━━ Data
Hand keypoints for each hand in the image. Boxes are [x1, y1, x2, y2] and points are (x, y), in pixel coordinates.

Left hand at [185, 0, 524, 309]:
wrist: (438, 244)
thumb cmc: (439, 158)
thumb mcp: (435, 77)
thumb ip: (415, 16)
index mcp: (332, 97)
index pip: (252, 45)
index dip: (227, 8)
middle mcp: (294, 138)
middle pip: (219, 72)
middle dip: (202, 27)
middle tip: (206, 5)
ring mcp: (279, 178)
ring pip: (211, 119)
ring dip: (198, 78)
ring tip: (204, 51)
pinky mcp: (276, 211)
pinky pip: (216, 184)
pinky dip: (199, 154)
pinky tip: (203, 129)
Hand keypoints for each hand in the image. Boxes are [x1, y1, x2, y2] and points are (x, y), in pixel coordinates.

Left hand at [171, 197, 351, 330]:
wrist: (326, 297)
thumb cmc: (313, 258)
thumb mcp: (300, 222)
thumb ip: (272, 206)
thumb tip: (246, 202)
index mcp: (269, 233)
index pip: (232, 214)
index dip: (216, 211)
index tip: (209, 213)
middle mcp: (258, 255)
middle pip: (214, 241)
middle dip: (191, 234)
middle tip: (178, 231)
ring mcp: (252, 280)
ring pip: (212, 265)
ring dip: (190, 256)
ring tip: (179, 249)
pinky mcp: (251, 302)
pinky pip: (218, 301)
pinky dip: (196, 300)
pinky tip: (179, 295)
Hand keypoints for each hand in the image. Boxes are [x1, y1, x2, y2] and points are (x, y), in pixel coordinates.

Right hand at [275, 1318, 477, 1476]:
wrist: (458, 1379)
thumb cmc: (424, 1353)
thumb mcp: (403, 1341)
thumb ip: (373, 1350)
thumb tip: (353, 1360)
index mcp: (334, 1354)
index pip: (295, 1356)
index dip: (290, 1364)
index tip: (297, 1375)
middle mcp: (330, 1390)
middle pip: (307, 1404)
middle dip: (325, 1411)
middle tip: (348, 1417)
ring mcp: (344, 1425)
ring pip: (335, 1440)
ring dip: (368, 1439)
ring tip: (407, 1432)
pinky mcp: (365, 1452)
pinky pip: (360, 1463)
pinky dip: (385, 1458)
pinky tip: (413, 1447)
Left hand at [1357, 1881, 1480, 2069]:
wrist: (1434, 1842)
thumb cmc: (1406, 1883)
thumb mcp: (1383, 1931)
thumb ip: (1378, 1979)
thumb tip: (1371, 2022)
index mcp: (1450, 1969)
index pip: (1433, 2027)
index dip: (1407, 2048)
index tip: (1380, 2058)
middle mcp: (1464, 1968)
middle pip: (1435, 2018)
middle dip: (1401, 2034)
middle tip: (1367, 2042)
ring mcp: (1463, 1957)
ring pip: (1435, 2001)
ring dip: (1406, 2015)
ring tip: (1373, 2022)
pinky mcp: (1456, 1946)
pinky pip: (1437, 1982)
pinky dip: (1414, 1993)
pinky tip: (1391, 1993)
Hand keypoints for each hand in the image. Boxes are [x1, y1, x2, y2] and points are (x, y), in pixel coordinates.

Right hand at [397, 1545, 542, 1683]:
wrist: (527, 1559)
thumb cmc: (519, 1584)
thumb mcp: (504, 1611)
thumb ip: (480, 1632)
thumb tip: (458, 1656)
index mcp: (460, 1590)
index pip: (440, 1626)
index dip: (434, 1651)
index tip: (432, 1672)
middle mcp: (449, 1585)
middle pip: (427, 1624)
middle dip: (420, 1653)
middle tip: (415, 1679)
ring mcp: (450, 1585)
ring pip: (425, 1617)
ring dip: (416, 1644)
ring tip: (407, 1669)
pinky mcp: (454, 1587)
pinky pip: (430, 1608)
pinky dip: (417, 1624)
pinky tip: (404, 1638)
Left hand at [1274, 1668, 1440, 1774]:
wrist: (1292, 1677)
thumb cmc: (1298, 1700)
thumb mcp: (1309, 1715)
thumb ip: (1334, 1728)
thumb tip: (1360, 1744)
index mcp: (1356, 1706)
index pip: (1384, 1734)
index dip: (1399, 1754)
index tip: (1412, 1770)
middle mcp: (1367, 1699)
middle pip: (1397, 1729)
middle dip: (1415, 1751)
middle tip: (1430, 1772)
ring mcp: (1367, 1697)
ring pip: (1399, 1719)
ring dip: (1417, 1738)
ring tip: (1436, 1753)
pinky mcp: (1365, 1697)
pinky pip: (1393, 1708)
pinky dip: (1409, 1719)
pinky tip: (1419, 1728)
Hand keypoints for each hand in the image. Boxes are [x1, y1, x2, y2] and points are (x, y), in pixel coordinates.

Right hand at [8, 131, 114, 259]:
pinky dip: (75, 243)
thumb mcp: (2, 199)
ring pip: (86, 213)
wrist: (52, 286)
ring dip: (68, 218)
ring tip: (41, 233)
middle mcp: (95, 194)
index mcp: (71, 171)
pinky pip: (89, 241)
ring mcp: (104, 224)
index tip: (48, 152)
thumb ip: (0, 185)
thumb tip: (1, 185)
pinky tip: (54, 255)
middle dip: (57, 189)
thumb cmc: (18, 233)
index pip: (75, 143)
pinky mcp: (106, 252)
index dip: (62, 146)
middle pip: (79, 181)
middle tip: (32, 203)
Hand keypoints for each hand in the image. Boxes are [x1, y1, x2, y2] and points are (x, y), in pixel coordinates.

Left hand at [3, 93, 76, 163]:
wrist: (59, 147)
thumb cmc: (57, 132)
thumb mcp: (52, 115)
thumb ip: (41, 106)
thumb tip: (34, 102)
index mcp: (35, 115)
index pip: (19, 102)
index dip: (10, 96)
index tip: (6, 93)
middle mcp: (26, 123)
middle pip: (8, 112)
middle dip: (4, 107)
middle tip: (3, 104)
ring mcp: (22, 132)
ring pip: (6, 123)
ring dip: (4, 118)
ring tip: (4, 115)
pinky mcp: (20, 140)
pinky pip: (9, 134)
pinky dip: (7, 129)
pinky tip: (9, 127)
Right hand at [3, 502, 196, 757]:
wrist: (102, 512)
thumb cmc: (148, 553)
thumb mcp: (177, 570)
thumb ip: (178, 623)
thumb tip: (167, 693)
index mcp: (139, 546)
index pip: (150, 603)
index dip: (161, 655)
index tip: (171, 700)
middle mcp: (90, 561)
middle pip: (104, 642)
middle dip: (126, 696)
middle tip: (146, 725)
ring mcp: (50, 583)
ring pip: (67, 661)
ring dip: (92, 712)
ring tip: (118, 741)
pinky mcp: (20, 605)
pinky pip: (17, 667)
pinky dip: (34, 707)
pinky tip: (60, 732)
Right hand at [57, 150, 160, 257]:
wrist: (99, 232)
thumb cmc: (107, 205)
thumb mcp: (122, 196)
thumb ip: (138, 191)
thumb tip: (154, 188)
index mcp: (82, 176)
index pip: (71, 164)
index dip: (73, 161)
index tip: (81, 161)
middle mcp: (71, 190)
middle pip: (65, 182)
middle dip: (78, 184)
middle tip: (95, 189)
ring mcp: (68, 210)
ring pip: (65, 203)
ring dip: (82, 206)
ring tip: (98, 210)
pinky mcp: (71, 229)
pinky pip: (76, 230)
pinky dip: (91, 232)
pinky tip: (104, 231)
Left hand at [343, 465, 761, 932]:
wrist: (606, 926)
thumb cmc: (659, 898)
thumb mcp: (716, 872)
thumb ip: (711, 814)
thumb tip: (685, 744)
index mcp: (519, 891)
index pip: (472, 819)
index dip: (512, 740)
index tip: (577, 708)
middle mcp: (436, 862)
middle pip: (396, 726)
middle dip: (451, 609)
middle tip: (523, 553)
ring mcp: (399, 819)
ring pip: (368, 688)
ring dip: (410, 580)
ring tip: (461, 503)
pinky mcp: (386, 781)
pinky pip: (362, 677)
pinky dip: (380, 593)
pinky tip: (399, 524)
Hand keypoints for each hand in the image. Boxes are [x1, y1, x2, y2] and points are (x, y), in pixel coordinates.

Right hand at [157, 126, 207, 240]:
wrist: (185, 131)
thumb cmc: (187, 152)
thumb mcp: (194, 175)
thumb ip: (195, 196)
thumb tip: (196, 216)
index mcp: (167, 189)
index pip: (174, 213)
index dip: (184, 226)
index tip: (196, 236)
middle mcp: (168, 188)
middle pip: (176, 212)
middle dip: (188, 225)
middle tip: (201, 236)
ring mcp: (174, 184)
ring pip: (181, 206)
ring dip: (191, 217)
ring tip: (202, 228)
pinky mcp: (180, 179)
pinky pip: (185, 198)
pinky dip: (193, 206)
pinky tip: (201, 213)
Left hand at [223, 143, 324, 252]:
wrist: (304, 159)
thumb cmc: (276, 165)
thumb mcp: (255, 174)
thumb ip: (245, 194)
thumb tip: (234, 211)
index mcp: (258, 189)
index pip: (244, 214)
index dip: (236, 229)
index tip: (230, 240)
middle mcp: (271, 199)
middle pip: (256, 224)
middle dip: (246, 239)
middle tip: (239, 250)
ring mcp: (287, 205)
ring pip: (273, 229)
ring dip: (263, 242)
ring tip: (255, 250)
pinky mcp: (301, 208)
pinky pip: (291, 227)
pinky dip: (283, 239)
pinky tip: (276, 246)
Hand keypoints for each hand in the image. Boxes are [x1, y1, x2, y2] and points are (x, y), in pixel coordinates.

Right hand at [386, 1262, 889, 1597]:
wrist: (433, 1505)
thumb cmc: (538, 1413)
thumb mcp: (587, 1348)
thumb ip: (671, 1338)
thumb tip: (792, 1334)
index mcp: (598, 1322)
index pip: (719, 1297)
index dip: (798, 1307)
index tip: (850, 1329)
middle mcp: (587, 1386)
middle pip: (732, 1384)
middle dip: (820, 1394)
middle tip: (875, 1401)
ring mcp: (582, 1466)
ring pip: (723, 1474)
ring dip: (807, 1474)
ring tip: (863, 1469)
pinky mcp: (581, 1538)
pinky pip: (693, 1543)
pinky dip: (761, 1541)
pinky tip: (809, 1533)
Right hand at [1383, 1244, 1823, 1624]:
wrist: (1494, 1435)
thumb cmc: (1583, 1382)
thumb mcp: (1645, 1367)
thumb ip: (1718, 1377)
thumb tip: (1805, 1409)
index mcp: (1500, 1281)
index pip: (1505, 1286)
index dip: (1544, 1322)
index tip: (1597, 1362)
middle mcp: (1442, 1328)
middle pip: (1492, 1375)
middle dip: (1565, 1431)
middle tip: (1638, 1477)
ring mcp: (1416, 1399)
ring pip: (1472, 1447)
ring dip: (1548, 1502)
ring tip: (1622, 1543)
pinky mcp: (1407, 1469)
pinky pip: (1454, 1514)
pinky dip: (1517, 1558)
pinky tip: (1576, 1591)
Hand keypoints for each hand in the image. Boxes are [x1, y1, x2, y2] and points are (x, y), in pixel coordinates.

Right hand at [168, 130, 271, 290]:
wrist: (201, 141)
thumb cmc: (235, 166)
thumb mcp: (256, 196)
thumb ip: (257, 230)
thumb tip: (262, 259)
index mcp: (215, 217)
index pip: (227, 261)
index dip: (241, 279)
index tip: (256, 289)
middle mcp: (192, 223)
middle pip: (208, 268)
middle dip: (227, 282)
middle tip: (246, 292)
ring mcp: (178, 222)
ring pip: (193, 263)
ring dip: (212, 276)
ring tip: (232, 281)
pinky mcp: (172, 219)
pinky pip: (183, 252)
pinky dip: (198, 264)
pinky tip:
━━━━
__Required work__. The answer must be every line of the records that contains the word "Left".

__Answer__.
Left hand at [185, 0, 524, 309]:
Left hand at [171, 197, 351, 330]:
Left hand at [1357, 1881, 1480, 2069]:
Left hand at [1274, 1668, 1440, 1774]:
Left hand at [3, 93, 76, 163]:
Left hand at [343, 465, 761, 932]:
Left hand at [223, 143, 324, 252]:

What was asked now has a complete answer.